Task objective
Reduce the material below to its lines containing "size".

Records supplied
╭──

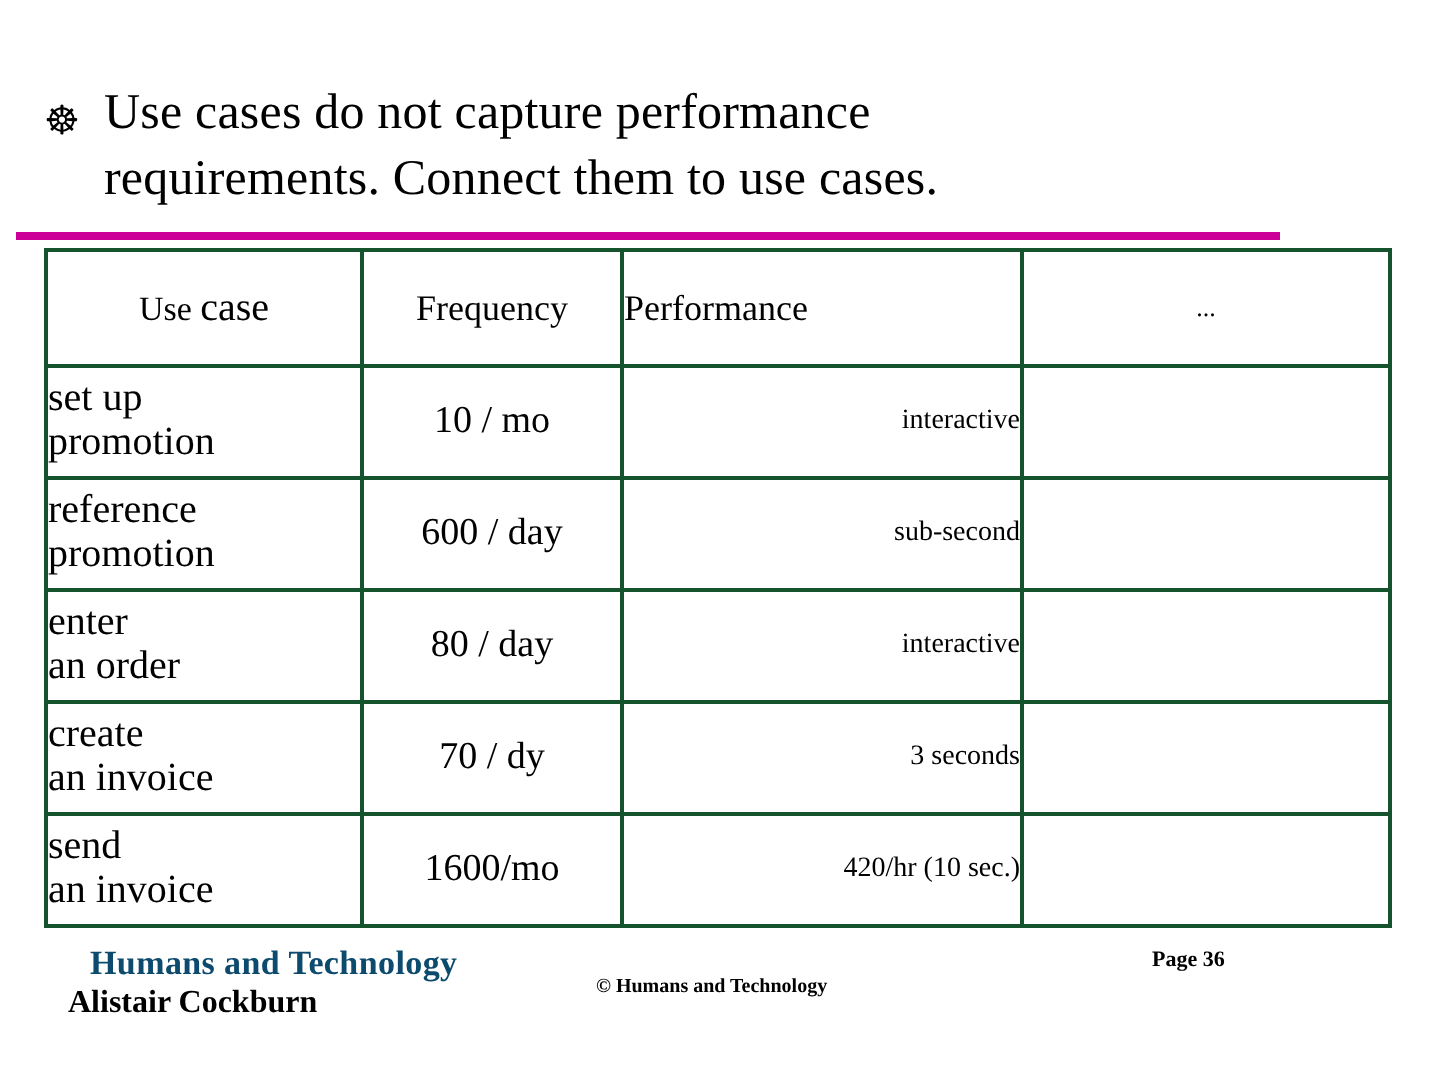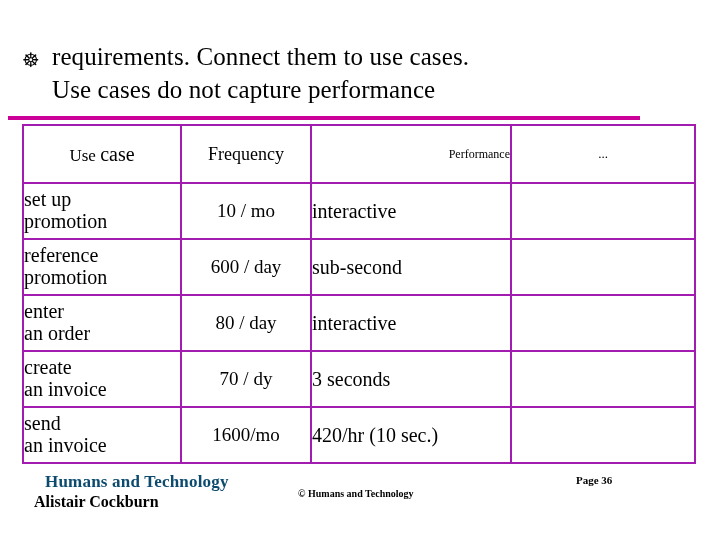--- a/index.html
+++ b/index.html
@@ -65,21 +65,21 @@
     left: 22px;
     top: 124px;
     width: 672px;
   }
   table.main {
     border-collapse: collapse;
     width: 672px;
     table-layout: fixed;
   }
   table.main th, table.main td {
-    border: 2px solid #a21caf;
+    border: 2px solid #14532d;
     padding: 0;
     vertical-align: middle;
   }
   col.c1 { width: 158px; }
   col.c2 { width: 130px; }
   col.c3 { width: 200px; }
   col.c4 { width: 184px; }
 
   thead th {
     height: 56px;
@@ -89,22 +89,22 @@
     font-size: 17px;
     text-align: center;
   }
   .hdr-usecase .small { font-size: 17px; }
   .hdr-usecase .big { font-size: 20px; }
   .hdr-freq {
     font-size: 18px;
     text-align: center;
   }
   .hdr-perf {
-    font-size: 12px;
-    text-align: right;
+    font-size: 18px;
+    text-align: left;
     padding-left: 10px;
     border-radius: 7px;
   }
   .hdr-dots {
     font-size: 13px;
     text-align: center;
     vertical-align: top;
     padding-top: 8px;
   }
 
@@ -113,22 +113,22 @@
     font-size: 20px;
     line-height: 1.08;
     text-align: left;
     padding-left: 5px;
   }
   td.freq {
     font-size: 19px;
     text-align: center;
   }
   td.perf {
-    font-size: 20px;
-    text-align: left;
+    font-size: 14px;
+    text-align: right;
   }
   td.blank { }
 
   
   .footer-left {
     position: absolute;
     left: 28px;
     top: 472px;
     font-size: 17px;
     font-weight: bold;
@@ -162,22 +162,22 @@
   }
 </style>
 </head>
 <body>
 
 <div class="slide">
 
   <div class="heading">
     <span class="bullet-glyph">☸</span>
     <div class="heading-text">
+      <div>Use cases do not capture performance</div>
       <div>requirements.  Connect them to use cases.</div>
-      <div>Use cases do not capture performance</div>
     </div>
   </div>
 
   <div class="rule"></div>
 
   <div class="table-wrap">
     <table class="main">
       <colgroup>
         <col class="c1">
           <col class="c2">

╰──

Task output
     font-size: 17px;
   .hdr-usecase .small { font-size: 17px; }
   .hdr-usecase .big { font-size: 20px; }
     font-size: 18px;
-    font-size: 12px;
+    font-size: 18px;
     font-size: 13px;
     font-size: 20px;
     font-size: 19px;
-    font-size: 20px;
+    font-size: 14px;
     font-size: 17px;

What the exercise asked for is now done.